Then don't sweat it. If you'd like to still be precise or its a large amount of starter/levain then build a preferment and adjust the hydration when you do so. 

You can also approach it more "scientifically" by taking into account the flour within the starter and making sure yours correlates with the recipe. 

Say you have a recipe like so...

  • 500g flour
  • 350g water
  • 10g salt
  • 100g starter @ 100% hydration

So the starter in the recipe has 50g water + 50g flour. So use enough of your starter that equals the 50g flour within the starter asked for in the recipe and add the water back in to make up the difference. Like so...

80% hydration = 8g water for every 10g flour (8+10 = 18). So if you need 50g flour within your starter then you'd need 5x18 = 90g starter! 

So 90g of your starter at 80% hydration has 40g water + 50g flour. There's your 50g of pre-fermented flour. Then simply add 10g water back into the recipe to make up the difference.

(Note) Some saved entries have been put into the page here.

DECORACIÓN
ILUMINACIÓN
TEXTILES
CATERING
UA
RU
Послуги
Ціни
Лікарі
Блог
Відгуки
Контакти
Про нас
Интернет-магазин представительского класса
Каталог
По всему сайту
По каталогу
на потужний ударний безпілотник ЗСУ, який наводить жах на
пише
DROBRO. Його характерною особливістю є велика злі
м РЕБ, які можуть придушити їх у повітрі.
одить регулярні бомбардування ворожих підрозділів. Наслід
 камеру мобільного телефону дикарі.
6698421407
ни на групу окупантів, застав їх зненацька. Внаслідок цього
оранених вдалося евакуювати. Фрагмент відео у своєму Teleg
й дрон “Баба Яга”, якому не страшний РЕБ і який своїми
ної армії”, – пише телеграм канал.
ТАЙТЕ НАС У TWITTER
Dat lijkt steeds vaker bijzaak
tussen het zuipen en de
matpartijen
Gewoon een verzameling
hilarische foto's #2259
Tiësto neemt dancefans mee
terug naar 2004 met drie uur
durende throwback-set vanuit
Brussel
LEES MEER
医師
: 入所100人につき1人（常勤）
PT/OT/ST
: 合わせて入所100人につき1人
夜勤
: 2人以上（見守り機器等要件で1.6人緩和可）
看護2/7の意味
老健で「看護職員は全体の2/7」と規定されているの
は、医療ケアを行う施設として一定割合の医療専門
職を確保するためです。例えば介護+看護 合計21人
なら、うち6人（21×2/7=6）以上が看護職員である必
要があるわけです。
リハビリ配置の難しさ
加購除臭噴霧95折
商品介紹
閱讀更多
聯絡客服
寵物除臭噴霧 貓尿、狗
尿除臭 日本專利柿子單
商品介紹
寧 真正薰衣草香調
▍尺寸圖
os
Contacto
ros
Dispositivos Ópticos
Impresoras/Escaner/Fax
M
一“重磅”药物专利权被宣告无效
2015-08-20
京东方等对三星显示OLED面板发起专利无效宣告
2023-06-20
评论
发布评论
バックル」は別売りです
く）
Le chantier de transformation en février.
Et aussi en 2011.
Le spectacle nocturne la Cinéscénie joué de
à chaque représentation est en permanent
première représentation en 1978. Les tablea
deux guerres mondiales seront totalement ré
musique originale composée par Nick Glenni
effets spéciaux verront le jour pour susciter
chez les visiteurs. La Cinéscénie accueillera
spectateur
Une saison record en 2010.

So your recipe will be...

  • 500g flour
  • 360g water
  • 10g salt
  • 90g starter

That is one way. Either that or build a preferment to give you 100g starter at 100% hydration and keep the final recipe as it is. 

In our example the difference is small so you may just choose to keep it how it is and use 100g of your starter and just watch the dough a bit more carefully. If it's a larger amount of starter then I'd suggest some adjustments will be necessary.